After the Supreme Court’s 2010 decision in Citizens United, much of the debate focused upon how the ruling would open the door for more corporate and union political activity. While no significant for profit corporate activity arose during the 2010 election cycle, there was an increase in political activity by corporate non-profits (and of course unions). However, as Politico recently reported, the broader impact of Citizens United may prove to be on the permanency of the campaign process, not just on heightened participation during election season. The phrase “permanent campaign” has been in our political lexicon for some time, but the concept has unquestionably now taken root, with political activity seamlessly continuing from one election cycle to the next:
Just one month after the 2010 midterms, the conservative Crossroads GPS launched $400,000 in radio ads pushing Democrats to extend the Bush tax cuts. The group spent another $450,000 last month in key House districts, plus $750,000 more in recent ads about the Wisconsin labor fight.

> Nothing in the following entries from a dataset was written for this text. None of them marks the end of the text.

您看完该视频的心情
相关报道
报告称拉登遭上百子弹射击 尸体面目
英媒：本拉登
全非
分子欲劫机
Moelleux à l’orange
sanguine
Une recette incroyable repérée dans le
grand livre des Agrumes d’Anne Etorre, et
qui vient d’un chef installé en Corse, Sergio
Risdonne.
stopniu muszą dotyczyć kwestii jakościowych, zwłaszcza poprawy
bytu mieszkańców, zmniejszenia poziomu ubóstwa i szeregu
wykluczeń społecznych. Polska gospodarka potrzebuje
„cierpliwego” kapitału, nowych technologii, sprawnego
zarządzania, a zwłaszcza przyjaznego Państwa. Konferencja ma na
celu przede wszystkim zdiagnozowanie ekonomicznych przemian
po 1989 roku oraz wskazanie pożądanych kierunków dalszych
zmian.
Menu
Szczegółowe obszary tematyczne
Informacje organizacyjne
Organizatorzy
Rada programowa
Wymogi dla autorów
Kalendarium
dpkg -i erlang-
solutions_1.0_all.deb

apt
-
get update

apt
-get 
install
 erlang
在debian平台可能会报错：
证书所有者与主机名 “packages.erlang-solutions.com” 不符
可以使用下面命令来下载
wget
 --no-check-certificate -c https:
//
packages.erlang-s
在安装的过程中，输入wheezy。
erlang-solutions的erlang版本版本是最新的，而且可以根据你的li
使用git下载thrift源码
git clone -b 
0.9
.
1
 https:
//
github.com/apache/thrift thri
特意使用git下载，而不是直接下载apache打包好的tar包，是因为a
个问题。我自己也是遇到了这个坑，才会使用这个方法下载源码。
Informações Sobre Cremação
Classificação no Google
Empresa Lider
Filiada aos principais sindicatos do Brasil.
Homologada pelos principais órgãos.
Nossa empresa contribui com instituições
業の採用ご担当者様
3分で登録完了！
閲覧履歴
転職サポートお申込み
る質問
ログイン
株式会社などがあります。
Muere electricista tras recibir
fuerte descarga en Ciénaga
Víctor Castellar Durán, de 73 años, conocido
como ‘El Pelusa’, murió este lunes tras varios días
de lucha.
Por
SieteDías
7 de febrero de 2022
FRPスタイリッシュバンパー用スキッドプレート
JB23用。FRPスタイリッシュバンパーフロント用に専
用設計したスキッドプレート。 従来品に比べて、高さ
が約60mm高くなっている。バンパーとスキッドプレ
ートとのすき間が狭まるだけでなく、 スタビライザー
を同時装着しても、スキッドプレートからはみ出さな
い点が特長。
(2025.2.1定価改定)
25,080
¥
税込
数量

The Susan B. Anthony List, American Future Fund and Americans for Prosperity also are putting up ads, sending mailers and financing election-style bus tours — all feeding into a non-stop, two-year campaign against the Democrats heading into 2012.
It is important to remember that Citizens United was a campaign finance decision – not a tax law decision. As Politico went on to discuss, the aforementioned groups are “essentially charities’ requiring them “to prove to the IRS that they deserve that special, non-political status, and the perks that go along with it.” Although the FEC is in the process of finalizing its post-Citizens United rule making, the IRS has been fairly circumspect. The landscape, therefore, remains ambiguous. With this permanent campaign will come the need for permanent — and more rigorous — compliance. Non-profit corporations engaging in political activity by in particular must therefore understand the legal and regulatory restrictions that continue to evolve in the post-Citizens United world.